I’m very sorry for running away again. Please don’t be cross with me.

I can’t explain what I have to do – it won’t make sense – but I’ve got to try and save the others.

I’ll be in the park at midnight, tomorrow night, with Finn.

I love you.

Bianca

X

Sitting down on the sofa, she pulled on her boots and laid the note on the pillow. She knew it would hurt them, but what else could she do?

Wiping the tears from her eyes, she went to the door and opened it a sliver. The kitchen door was still closed. She tiptoed across the hall and into the downstairs toilet. She couldn’t go out the front way. There were too many people there. The window was small, but she knew she could get out of it. She’d climbed through it in the summer when Mum had locked her house keys inside the car and sent Bianca to open the front door from the inside.
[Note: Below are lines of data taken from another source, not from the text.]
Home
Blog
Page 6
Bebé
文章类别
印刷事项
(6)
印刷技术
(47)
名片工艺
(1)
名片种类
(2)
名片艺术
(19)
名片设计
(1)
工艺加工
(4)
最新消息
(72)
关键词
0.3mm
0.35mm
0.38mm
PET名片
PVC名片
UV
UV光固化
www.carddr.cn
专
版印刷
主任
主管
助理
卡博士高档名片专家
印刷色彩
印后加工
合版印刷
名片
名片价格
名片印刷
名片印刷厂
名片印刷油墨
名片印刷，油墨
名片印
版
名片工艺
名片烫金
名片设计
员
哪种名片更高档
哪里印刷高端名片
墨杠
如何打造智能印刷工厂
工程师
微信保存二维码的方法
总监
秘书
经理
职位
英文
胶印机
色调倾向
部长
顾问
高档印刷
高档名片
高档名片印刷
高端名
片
Sliding out of the window backwards, she felt her feet land in a deep drift of snow.

Good, she thought. The snow will muffle my footsteps.

Taking care to keep low, Bianca hurried to the gate at the bottom of the garden. It was a struggle to open, because of the snow, but she moved it enough to wriggle through.

Once she was in the alleyway and hidden from her parents’ eyes, she began to run.